[Start of Attachment]

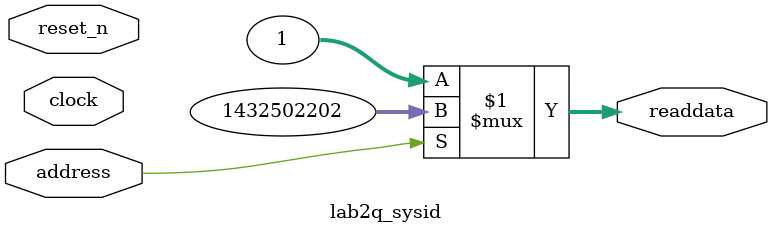
<source format=v>

`timescale 1ns / 1ps
// synthesis translate_on

// turn off superfluous verilog processor warnings 
// altera message_level Level1 
// altera message_off 10034 10035 10036 10037 10230 10240 10030 

module lab2q_sysid (
               // inputs:
                address,
                clock,
                reset_n,

               // outputs:
                readdata
             )
;

  output  [ 31: 0] readdata;
  input            address;
  input            clock;
  input            reset_n;

  wire    [ 31: 0] readdata;
  //control_slave, which is an e_avalon_slave
  assign readdata = address ? 1432502202 : 1;

endmodule




</source>
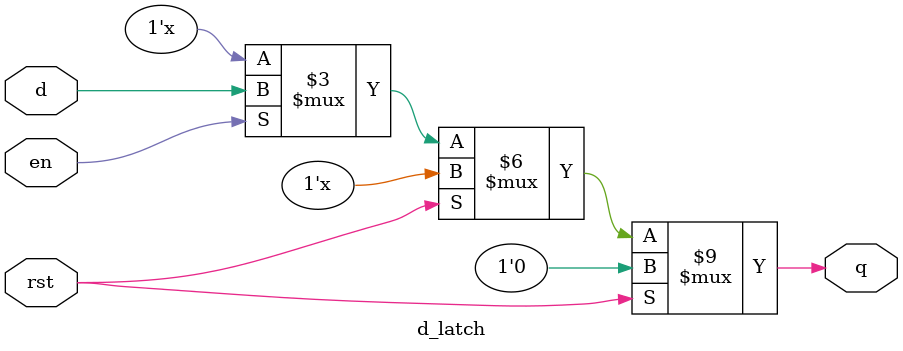
<source format=v>
module d_latch(input d,en,rst, output reg q);
always @(*) begin
	if(rst) q=0;
	else if (en) q=d;
end
endmodule

</source>
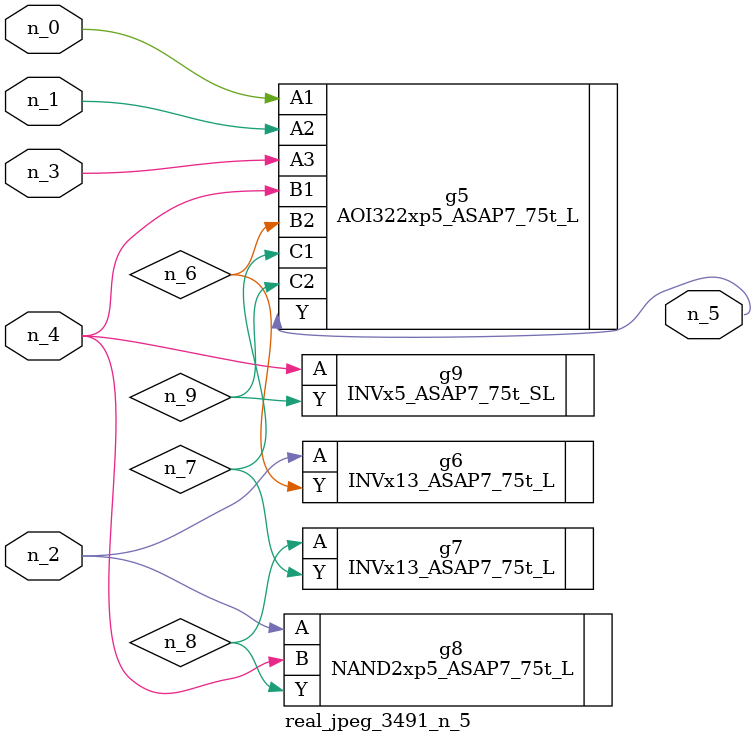
<source format=v>
module real_jpeg_3491_n_5 (n_4, n_0, n_1, n_2, n_3, n_5);

input n_4;
input n_0;
input n_1;
input n_2;
input n_3;

output n_5;

wire n_8;
wire n_6;
wire n_7;
wire n_9;

AOI322xp5_ASAP7_75t_L g5 ( 
.A1(n_0),
.A2(n_1),
.A3(n_3),
.B1(n_4),
.B2(n_6),
.C1(n_7),
.C2(n_9),
.Y(n_5)
);

INVx13_ASAP7_75t_L g6 ( 
.A(n_2),
.Y(n_6)
);

NAND2xp5_ASAP7_75t_L g8 ( 
.A(n_2),
.B(n_4),
.Y(n_8)
);

INVx5_ASAP7_75t_SL g9 ( 
.A(n_4),
.Y(n_9)
);

INVx13_ASAP7_75t_L g7 ( 
.A(n_8),
.Y(n_7)
);


endmodule
</source>
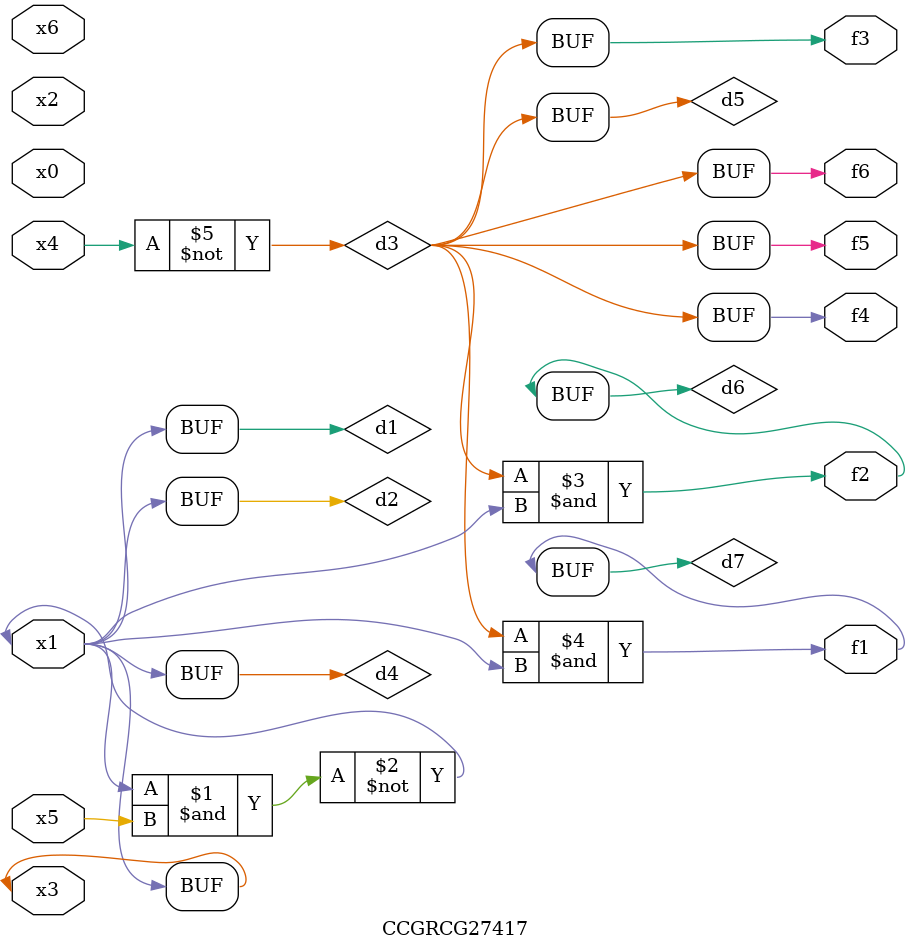
<source format=v>
module CCGRCG27417(
	input x0, x1, x2, x3, x4, x5, x6,
	output f1, f2, f3, f4, f5, f6
);

	wire d1, d2, d3, d4, d5, d6, d7;

	buf (d1, x1, x3);
	nand (d2, x1, x5);
	not (d3, x4);
	buf (d4, d1, d2);
	buf (d5, d3);
	and (d6, d3, d4);
	and (d7, d3, d4);
	assign f1 = d7;
	assign f2 = d6;
	assign f3 = d5;
	assign f4 = d5;
	assign f5 = d5;
	assign f6 = d5;
endmodule

</source>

[End of Attachment]

- WHAT YOU ARE ASKED TO DO
Retype the listing exactly. Leave the pictures out.

- EXERCISE SOLUTION
<source format=v>

`timescale 1ns / 1ps
// synthesis translate_on

// turn off superfluous verilog processor warnings 
// altera message_level Level1 
// altera message_off 10034 10035 10036 10037 10230 10240 10030 

module lab2q_sysid (
               // inputs:
                address,
                clock,
                reset_n,

               // outputs:
                readdata
             )
;

  output  [ 31: 0] readdata;
  input            address;
  input            clock;
  input            reset_n;

  wire    [ 31: 0] readdata;
  //control_slave, which is an e_avalon_slave
  assign readdata = address ? 1432502202 : 1;

endmodule




</source>
<source format=v>
module d_latch(input d,en,rst, output reg q);
always @(*) begin
	if(rst) q=0;
	else if (en) q=d;
end
endmodule

</source>
<source format=v>
module real_jpeg_3491_n_5 (n_4, n_0, n_1, n_2, n_3, n_5);

input n_4;
input n_0;
input n_1;
input n_2;
input n_3;

output n_5;

wire n_8;
wire n_6;
wire n_7;
wire n_9;

AOI322xp5_ASAP7_75t_L g5 ( 
.A1(n_0),
.A2(n_1),
.A3(n_3),
.B1(n_4),
.B2(n_6),
.C1(n_7),
.C2(n_9),
.Y(n_5)
);

INVx13_ASAP7_75t_L g6 ( 
.A(n_2),
.Y(n_6)
);

NAND2xp5_ASAP7_75t_L g8 ( 
.A(n_2),
.B(n_4),
.Y(n_8)
);

INVx5_ASAP7_75t_SL g9 ( 
.A(n_4),
.Y(n_9)
);

INVx13_ASAP7_75t_L g7 ( 
.A(n_8),
.Y(n_7)
);


endmodule
</source>
<source format=v>
module CCGRCG27417(
	input x0, x1, x2, x3, x4, x5, x6,
	output f1, f2, f3, f4, f5, f6
);

	wire d1, d2, d3, d4, d5, d6, d7;

	buf (d1, x1, x3);
	nand (d2, x1, x5);
	not (d3, x4);
	buf (d4, d1, d2);
	buf (d5, d3);
	and (d6, d3, d4);
	and (d7, d3, d4);
	assign f1 = d7;
	assign f2 = d6;
	assign f3 = d5;
	assign f4 = d5;
	assign f5 = d5;
	assign f6 = d5;
endmodule

</source>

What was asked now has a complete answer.